Following a decision by Pope Benedict XIII, the Bergamo monks bequeathed their church to the Jesuits from the neighbouring palazzo in 1725−1726. They moved to a church then called Santa Maria della Pietà instead, and changed its name to Santi Bartolomeo ed Alessandro dei Bergamaschi (on the Piazza Colonna). The Jesuits rededicated the church to Saint Malo, following the vicissitudes of history together with the adjacent palazzo (later called Palazzo Gabrielli-Borromeo), which had longer been known as belonging to the Jesuits. It served as the church for the Pontifical Roman Seminary, the Board of Ecclesiastical Nobles, the Collegium Germanicum et Hungaricum, and the Pontifical Gregorian University (1873−1930). Since 1942 it has been part of the Collegio Bellarmino, formerly belonging to the Roman Province of Jesuits, now an international home for the religious order.

==Architecture==
The single nave church has a façade constructed in the 15th century, initially designed by Galvani. The entryway was further elaborated by Francesco da Volterra around 1575. The interior underwent modifications in 1819 by the architect Benedetto Piernicoli, replacing the original wooden ceiling.

==Interior decoration==
The Bergamo monks who left the church to the Jesuits took all the furniture to their new home on the Piazza Colonna. The new owners decided to decorate the interior of the church using the three fifteenth-century altars that remained.

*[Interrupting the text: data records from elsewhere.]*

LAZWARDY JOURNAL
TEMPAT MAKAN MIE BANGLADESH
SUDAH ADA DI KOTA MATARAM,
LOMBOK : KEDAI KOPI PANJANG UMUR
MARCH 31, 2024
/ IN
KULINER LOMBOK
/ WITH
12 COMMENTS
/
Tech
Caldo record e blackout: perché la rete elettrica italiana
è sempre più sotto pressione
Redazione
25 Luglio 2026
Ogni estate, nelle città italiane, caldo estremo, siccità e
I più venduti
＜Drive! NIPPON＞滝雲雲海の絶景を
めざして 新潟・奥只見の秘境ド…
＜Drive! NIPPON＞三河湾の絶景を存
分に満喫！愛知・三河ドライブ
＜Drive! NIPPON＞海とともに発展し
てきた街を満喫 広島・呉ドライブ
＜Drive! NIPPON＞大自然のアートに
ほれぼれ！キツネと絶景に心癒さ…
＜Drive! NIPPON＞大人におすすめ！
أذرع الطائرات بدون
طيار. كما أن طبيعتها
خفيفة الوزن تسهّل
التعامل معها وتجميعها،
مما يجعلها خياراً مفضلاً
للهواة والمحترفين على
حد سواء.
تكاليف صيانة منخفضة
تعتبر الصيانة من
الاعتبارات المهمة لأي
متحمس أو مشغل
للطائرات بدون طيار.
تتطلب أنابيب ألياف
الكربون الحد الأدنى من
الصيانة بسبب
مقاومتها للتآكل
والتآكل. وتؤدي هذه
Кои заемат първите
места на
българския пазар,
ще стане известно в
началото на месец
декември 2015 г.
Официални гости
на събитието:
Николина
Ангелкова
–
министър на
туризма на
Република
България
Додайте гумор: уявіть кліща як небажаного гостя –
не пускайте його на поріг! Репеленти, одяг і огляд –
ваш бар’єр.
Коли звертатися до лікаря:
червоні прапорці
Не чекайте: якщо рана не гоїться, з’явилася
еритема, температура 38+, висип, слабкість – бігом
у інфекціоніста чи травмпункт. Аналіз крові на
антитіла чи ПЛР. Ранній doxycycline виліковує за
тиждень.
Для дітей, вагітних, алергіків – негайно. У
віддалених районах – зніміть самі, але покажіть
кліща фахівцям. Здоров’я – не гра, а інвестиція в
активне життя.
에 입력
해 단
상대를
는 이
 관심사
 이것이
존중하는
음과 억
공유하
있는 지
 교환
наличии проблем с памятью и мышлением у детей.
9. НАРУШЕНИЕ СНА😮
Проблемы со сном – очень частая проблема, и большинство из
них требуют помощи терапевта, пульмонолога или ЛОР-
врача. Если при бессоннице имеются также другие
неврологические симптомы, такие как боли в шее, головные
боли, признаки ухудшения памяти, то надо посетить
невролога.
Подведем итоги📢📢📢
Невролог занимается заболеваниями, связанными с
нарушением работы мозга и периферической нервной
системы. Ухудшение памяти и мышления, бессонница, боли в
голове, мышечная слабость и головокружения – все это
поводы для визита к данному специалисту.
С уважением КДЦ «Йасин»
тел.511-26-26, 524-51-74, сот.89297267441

The altar of the left wall was built around 1575 by Francesco da Volterra. It has an elegant aedicula with two pilasters with grooved sides and a triangular tympanum made of pavonazzetto-marble. The opposite altar is similar but complementary and is made of stucco. The main altar is decorated with a pair of columns made from African marble. It is crowned with a tympanum with a lunette.

The left altar has a painting (1730s) by Michelangelo Cerruti, depicting The Sacred Heart adored by the Saints John Nepomuk and Aloysius Gonzaga. Cerruti was commissioned by the Jesuits to complete paintings for all the altars. These included The Virgin appears to San Macuto for the main altar, and a Glory of Saint Joseph for the right altar. The San Macuto painting depicts the church of San Macuto and the city of Saint Malo. Previously the church had paintings by Girolamo Muziano, Giuseppe Peruzzini, and Durante Alberti.